Later, Advocate Salman Akram Raja, appearing on behalf of the Pakistan Bar Council (PBC), listed nine formulations. He said that the so-called gathering of information by the Asset Recovery Unit (ARU) prior to its placement before the president was without lawful executive authority. No doctrine of inherent or residuary executive authority or Rule 4(5) of the Rules of Business, 1973 can provide the basis for the invasive authority exercised by the ARU, he said, adding this had violated protections available to Justice Isa and his family.

Obtaining information in the stage prior to its placement before the president, the counsel argued, could only have been through recourse to the normal flow of information under different statutes like Nadra laws or property registration laws.

The illegal exercise of so-called executive authority by the ARU without basis in any statute continued even after the placement of information before the president since the gathering of information at this stage could only be with the sanction of the president and by duly constituted bodies, he said.

The opinion by the president for the purposes of Article 209 is to be formed on the basis of lawfully collected information, the counsel emphasised, saying that the opinion envisaged by Article 209(5) was to be formed by the president independently without being bound by the advice of the prime minister or the cabinet in terms of Article 48 of the Constitution.

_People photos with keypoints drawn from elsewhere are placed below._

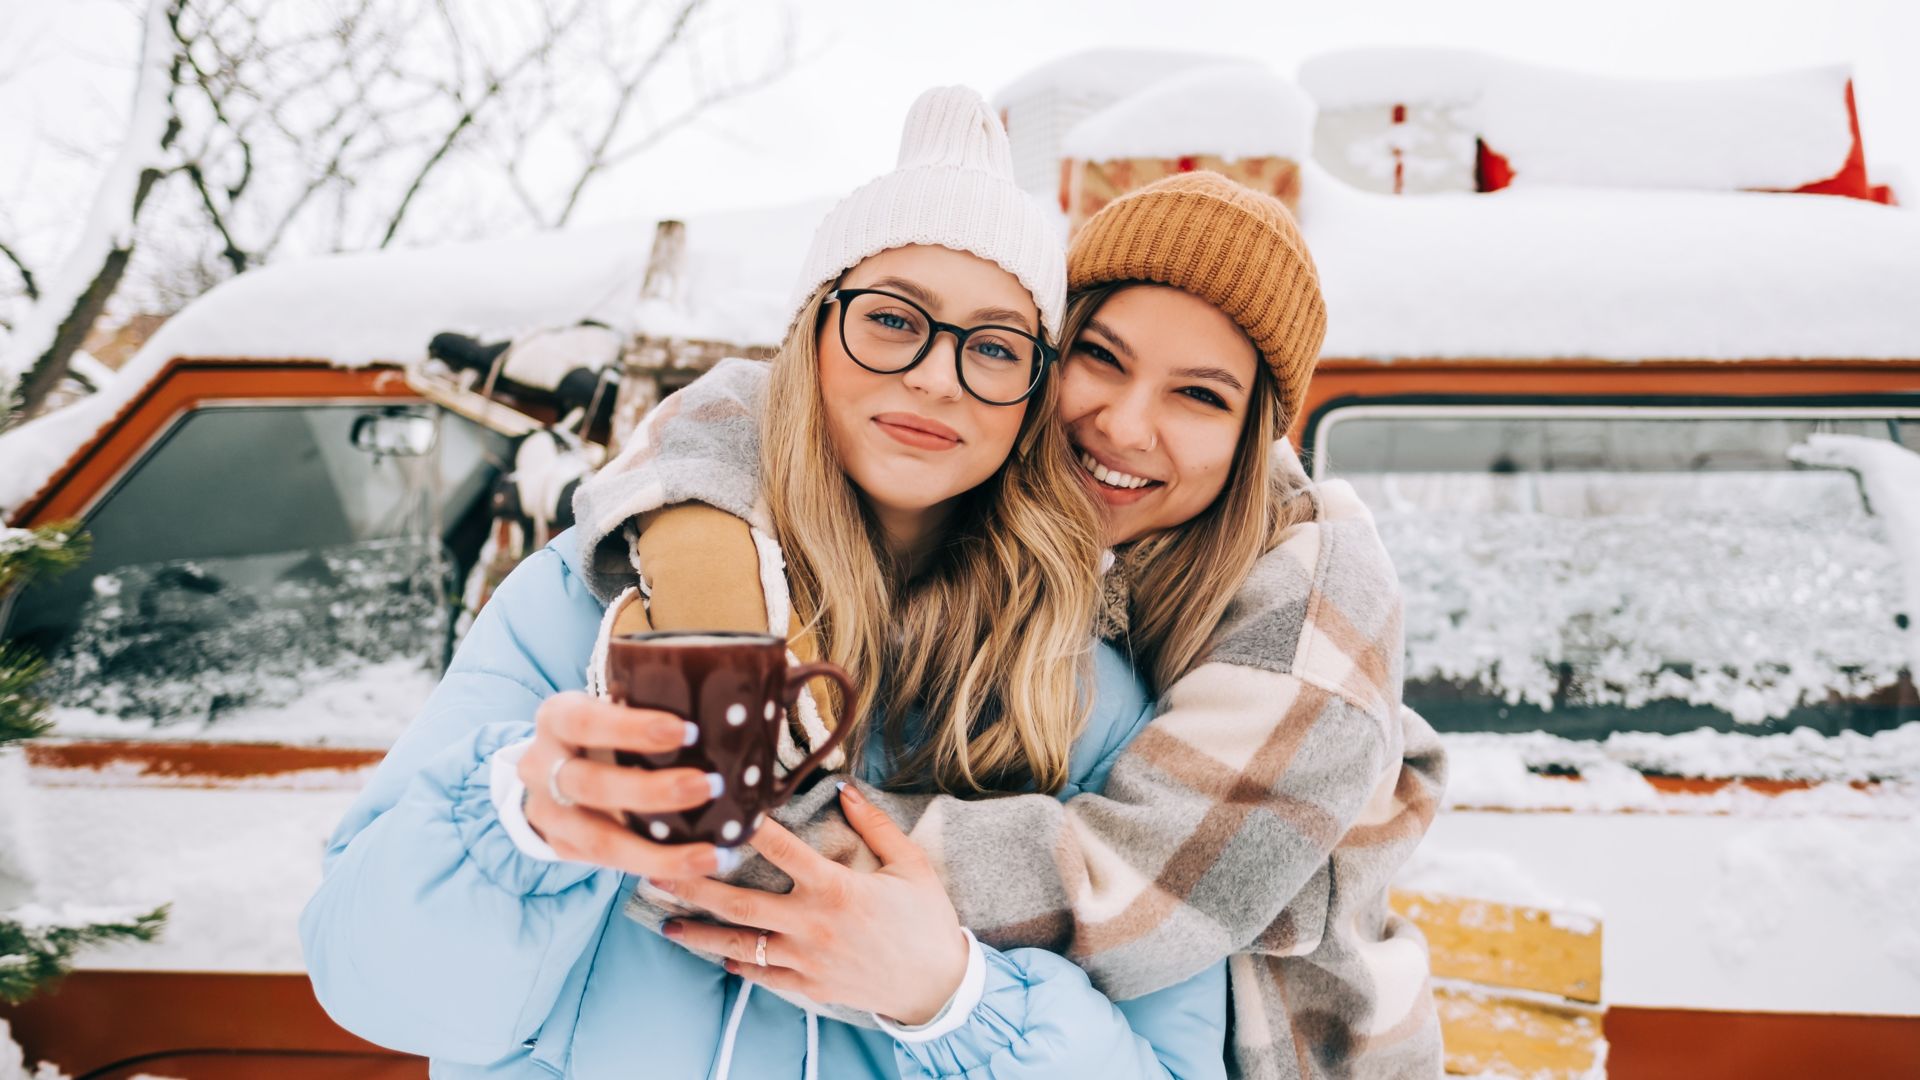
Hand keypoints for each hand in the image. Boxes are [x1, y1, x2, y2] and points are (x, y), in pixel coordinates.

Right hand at [518, 690, 728, 878]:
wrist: (554, 768)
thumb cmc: (605, 727)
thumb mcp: (615, 703)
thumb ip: (657, 698)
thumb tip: (740, 686)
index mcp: (556, 719)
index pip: (586, 722)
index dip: (633, 729)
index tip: (689, 731)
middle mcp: (542, 767)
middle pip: (591, 785)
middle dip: (653, 791)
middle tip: (711, 786)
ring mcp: (548, 813)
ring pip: (599, 840)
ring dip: (659, 851)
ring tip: (712, 853)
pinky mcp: (563, 848)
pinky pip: (610, 864)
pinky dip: (658, 866)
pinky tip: (700, 864)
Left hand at [654, 783, 969, 1026]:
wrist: (937, 987)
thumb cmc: (927, 922)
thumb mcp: (911, 865)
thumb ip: (876, 825)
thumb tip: (846, 788)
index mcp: (835, 888)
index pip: (780, 850)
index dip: (746, 827)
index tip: (715, 809)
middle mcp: (810, 924)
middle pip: (738, 901)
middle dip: (693, 886)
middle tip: (655, 871)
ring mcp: (804, 959)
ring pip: (738, 943)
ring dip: (698, 931)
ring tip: (665, 920)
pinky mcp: (807, 986)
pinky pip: (762, 975)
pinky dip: (737, 964)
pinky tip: (715, 954)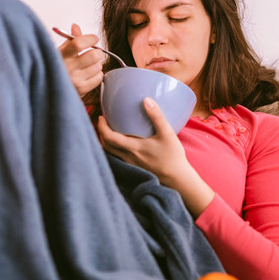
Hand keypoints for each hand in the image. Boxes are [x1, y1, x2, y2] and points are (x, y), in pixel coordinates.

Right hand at [58, 24, 103, 97]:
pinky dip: (97, 74)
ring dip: (96, 64)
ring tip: (87, 66)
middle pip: (94, 55)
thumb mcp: (60, 52)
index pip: (79, 43)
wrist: (48, 90)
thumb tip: (75, 26)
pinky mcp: (82, 89)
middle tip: (94, 53)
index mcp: (61, 55)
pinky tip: (88, 75)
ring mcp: (75, 80)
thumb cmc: (57, 67)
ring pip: (98, 66)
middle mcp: (68, 68)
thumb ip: (70, 40)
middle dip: (97, 52)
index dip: (90, 39)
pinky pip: (99, 77)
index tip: (94, 38)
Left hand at [98, 97, 214, 215]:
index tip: (101, 117)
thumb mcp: (167, 134)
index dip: (101, 126)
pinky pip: (117, 159)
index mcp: (133, 148)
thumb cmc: (173, 157)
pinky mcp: (134, 169)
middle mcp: (128, 157)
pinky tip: (121, 146)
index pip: (108, 137)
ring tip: (110, 132)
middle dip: (101, 133)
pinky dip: (114, 150)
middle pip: (105, 146)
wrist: (177, 179)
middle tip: (104, 123)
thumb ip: (156, 116)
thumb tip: (146, 100)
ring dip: (106, 142)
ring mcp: (130, 165)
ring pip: (110, 153)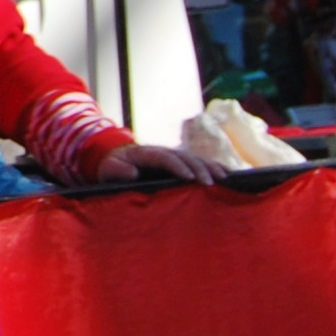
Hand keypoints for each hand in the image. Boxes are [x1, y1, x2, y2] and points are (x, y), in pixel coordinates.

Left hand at [92, 143, 225, 187]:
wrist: (115, 157)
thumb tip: (132, 173)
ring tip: (224, 177)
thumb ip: (118, 170)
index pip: (165, 157)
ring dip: (210, 166)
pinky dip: (213, 167)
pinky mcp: (180, 162)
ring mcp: (173, 155)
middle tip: (210, 183)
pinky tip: (227, 174)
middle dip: (198, 168)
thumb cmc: (112, 166)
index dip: (177, 166)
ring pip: (195, 158)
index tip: (189, 178)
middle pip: (184, 157)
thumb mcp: (108, 168)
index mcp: (146, 153)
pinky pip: (199, 163)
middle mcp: (163, 151)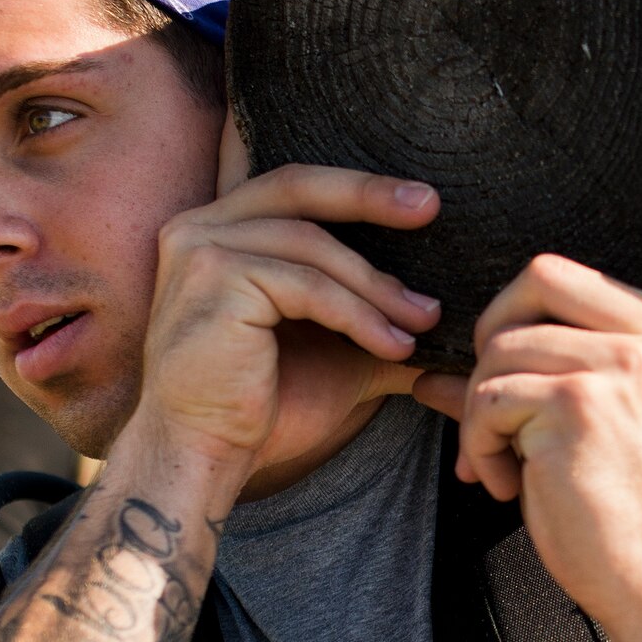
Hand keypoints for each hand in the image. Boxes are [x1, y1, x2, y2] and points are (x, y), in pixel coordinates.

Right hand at [128, 165, 441, 485]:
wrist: (209, 454)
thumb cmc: (264, 405)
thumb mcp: (335, 349)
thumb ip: (376, 319)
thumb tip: (443, 311)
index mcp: (218, 230)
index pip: (294, 189)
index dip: (357, 187)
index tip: (421, 201)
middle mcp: (199, 228)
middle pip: (298, 188)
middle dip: (369, 195)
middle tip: (429, 207)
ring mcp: (200, 250)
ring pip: (312, 247)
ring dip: (377, 286)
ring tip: (422, 320)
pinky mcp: (216, 281)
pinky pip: (307, 287)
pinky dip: (358, 315)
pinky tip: (393, 345)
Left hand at [412, 137, 641, 616]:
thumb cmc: (607, 508)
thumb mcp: (594, 423)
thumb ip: (543, 377)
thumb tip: (425, 371)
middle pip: (537, 277)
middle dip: (490, 337)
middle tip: (489, 406)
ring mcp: (622, 366)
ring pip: (498, 348)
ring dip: (476, 414)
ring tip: (499, 464)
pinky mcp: (580, 402)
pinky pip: (487, 396)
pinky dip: (476, 444)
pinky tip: (501, 483)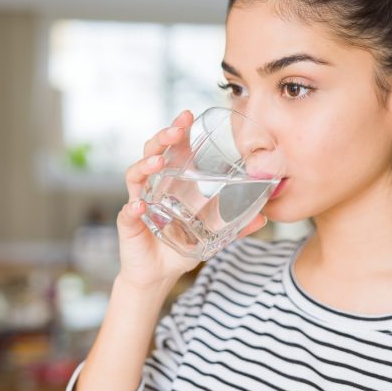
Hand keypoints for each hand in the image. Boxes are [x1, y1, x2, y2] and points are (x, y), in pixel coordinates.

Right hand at [116, 110, 267, 291]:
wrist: (158, 275)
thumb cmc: (180, 247)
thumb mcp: (212, 235)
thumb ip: (235, 226)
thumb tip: (264, 218)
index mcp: (171, 183)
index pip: (172, 150)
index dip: (178, 131)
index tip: (188, 116)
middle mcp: (152, 187)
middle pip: (152, 154)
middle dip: (162, 138)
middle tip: (176, 129)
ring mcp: (139, 203)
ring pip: (135, 176)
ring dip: (145, 166)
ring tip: (159, 162)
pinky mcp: (129, 225)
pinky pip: (127, 213)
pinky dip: (132, 209)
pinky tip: (139, 207)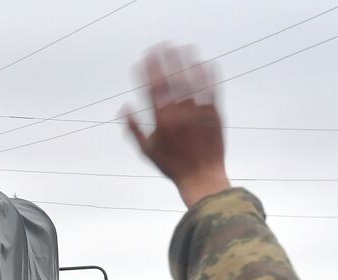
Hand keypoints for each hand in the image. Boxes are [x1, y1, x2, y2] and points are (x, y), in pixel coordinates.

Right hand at [124, 45, 229, 207]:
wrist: (201, 177)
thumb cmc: (172, 166)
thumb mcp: (146, 151)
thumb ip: (133, 129)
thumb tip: (123, 109)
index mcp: (161, 121)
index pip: (151, 89)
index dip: (147, 71)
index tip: (144, 58)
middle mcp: (179, 113)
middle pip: (171, 80)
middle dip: (165, 60)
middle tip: (162, 45)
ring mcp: (197, 112)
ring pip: (191, 81)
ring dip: (186, 61)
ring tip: (183, 47)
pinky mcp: (214, 114)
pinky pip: (211, 90)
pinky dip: (208, 75)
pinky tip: (204, 63)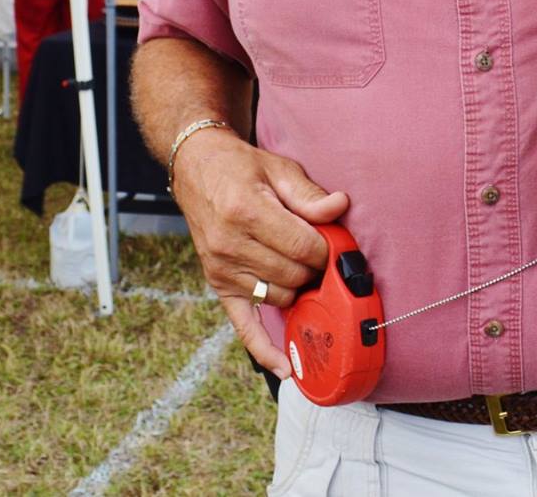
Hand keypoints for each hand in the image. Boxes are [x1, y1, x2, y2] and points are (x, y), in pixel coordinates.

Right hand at [169, 127, 350, 377]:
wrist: (196, 169)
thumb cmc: (242, 168)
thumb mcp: (278, 168)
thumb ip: (309, 195)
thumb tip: (339, 208)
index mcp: (246, 212)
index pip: (304, 248)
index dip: (327, 250)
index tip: (333, 244)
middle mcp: (229, 245)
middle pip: (295, 275)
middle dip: (316, 269)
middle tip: (322, 256)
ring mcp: (221, 269)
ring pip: (280, 297)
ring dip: (300, 289)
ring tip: (304, 271)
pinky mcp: (218, 285)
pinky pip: (244, 326)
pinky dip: (264, 350)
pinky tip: (285, 368)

According to him, such independence is inherent in the very idea and the conception of an opinion. He said the dictated opinion was no opinion since the president was not a mere rubber stamp. Also, the referral to the SJC is not an executive function in terms of Article 97 read with the Fourth Schedule to the Constitution, the counsel reminded.

The opinion of the president should also ensure protection of the due process rights of the judge and his family, the counsel argued.

These due process rights can only be protected if the petitioner judge and his family are subjected, like any other citizens, to the procedures and processes of the applicable law, including the Income Tax Ordinance, 2001, he said.

The alleged non-compliance of Section 116 can only attract notice and further action under the Income tax law. Patently wrong reading of Section 116(1) has been made by the president, the counsel said, adding in this case no notice to this day had been issued under Section 116(1) or any other provision of the income tax law to the family of the judge or the judge himself.

He said the SJC could not function as the first tier of income tax administration because such action would violate not only initial due process, but also deny the multiple rights of appeal under the law.

In the alternative, even if the opinion in terms of Article 209(5) is to be formed by the prime minister and the cabinet, the opinion must satisfy the requirements of honouring due process for it to be considered reasonable.

The judicial review of the opinion formed by the president lies in the jurisdiction of this court and not the SJC, he said, adding it was the right of the petitioner judge to seek such review. The SJC is not a court rather a fact finding forum and thus a unique body that carries the highest stature, he said.